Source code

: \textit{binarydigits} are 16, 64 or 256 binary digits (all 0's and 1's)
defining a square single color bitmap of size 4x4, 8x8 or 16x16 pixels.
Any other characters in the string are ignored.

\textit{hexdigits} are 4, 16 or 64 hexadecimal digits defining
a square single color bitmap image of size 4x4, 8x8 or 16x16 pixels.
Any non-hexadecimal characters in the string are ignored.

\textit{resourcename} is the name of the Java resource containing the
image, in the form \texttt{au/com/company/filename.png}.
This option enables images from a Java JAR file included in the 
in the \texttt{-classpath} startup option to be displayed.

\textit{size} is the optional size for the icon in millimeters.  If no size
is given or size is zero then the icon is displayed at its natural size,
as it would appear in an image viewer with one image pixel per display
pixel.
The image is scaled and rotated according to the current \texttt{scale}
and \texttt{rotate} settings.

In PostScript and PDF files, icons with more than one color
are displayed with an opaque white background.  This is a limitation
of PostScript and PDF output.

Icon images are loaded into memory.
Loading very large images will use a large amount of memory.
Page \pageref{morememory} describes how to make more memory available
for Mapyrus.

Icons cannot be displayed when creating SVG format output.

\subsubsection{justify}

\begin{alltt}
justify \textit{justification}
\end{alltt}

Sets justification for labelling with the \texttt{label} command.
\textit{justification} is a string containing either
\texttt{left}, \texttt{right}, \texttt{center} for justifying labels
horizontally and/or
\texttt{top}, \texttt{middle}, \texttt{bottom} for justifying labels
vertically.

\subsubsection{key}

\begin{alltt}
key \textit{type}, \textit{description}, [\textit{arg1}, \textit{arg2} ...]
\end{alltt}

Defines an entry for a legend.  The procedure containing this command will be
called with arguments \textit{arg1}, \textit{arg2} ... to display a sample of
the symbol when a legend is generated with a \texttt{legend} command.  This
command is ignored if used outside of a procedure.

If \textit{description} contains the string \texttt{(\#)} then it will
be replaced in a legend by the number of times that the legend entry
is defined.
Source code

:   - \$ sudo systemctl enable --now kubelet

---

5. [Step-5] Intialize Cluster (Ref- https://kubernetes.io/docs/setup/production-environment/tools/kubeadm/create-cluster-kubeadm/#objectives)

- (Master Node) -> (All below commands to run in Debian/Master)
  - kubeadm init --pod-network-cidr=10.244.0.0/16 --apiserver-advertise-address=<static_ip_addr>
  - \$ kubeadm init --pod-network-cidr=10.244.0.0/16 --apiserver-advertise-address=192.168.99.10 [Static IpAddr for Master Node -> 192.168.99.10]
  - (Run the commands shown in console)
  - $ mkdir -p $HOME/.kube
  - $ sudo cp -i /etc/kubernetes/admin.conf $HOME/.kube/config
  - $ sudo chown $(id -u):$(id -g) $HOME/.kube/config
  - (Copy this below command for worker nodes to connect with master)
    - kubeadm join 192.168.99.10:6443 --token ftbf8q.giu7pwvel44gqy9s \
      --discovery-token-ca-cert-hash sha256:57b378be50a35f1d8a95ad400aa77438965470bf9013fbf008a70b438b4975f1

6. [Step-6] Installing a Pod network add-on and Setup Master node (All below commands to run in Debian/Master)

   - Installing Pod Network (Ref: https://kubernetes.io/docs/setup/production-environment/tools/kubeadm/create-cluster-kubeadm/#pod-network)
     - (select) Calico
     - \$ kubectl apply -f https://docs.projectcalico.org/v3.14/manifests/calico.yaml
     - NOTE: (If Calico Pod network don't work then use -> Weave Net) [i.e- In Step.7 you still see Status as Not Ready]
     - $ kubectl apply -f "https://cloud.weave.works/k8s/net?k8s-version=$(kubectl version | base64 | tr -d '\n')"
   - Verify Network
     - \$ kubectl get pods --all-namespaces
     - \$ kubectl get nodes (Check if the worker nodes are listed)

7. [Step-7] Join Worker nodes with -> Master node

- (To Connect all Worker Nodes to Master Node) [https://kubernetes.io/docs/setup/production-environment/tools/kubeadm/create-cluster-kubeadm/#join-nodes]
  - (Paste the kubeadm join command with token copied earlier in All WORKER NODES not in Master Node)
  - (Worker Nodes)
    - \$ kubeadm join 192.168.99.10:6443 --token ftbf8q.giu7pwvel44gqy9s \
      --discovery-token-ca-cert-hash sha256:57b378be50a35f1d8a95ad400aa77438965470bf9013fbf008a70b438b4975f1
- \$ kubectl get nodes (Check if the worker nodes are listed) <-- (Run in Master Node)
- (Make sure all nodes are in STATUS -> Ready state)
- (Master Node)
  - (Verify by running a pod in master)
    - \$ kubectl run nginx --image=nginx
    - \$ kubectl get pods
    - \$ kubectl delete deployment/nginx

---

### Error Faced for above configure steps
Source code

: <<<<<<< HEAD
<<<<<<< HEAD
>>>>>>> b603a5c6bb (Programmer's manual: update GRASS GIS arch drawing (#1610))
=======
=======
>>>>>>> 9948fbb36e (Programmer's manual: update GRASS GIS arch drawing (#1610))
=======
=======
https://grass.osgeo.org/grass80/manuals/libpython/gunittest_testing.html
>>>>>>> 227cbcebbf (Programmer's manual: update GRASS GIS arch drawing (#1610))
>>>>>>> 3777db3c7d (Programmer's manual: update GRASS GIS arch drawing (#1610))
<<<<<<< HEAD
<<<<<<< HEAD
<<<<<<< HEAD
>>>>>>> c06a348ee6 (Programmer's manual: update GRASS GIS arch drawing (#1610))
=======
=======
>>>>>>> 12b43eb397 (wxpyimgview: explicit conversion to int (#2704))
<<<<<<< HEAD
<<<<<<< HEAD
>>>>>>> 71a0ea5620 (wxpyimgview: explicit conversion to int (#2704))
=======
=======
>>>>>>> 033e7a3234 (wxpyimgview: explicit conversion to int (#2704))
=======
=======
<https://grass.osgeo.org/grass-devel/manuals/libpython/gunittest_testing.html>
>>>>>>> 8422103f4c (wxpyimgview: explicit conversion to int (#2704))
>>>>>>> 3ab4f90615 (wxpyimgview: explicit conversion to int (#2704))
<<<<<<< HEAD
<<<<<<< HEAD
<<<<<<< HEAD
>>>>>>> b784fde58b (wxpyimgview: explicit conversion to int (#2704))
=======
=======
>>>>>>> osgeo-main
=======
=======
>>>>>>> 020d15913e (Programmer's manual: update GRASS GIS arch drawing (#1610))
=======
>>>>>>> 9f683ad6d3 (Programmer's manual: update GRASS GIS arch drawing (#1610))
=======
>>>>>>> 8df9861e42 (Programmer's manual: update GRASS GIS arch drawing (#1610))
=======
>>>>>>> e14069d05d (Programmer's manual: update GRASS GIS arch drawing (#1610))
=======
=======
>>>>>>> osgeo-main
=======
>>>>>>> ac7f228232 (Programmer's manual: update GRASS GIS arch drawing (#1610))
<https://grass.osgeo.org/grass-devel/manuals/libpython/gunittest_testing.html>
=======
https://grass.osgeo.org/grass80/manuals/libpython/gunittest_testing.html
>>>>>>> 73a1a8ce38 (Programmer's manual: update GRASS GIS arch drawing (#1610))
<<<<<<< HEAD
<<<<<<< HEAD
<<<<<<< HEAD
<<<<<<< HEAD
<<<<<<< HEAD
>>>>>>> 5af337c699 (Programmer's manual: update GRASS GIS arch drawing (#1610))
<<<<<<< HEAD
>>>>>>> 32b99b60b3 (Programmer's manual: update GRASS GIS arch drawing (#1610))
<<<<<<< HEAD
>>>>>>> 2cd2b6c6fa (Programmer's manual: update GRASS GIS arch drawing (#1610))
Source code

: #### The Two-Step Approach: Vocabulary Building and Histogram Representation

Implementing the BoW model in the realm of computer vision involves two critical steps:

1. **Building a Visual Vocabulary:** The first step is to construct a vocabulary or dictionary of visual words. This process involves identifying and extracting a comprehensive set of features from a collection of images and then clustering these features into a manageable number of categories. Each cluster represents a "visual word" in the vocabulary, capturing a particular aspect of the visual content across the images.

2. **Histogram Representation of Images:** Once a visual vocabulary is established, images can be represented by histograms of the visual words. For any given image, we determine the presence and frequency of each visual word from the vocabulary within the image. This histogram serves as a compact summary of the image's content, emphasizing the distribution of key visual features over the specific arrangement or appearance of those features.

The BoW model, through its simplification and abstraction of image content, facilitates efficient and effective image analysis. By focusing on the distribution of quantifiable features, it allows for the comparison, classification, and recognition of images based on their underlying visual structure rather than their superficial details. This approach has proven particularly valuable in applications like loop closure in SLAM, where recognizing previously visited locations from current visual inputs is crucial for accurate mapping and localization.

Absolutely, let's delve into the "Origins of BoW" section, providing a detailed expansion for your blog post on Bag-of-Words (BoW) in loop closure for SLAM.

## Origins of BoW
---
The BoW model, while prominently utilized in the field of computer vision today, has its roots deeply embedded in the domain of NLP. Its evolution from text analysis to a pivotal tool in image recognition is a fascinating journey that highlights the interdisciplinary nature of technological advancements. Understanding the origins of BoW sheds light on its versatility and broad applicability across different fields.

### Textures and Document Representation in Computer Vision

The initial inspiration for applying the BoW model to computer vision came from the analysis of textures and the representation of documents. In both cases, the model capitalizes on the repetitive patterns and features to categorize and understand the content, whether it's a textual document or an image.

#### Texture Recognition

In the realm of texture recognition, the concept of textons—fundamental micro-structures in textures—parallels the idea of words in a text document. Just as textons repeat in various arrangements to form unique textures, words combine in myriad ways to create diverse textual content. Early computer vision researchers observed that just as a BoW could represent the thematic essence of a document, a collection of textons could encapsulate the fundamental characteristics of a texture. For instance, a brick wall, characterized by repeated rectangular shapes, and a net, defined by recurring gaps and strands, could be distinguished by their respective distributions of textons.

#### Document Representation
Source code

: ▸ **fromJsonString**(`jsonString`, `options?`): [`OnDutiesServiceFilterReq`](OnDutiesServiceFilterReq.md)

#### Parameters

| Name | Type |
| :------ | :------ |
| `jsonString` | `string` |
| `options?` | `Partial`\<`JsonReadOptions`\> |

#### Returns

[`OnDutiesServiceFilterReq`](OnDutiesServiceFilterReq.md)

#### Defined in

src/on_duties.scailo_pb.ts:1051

## [Work instructions]
Please work out how many lines in the records hold the string "square", and give only the number.

## [Exercise answer]
2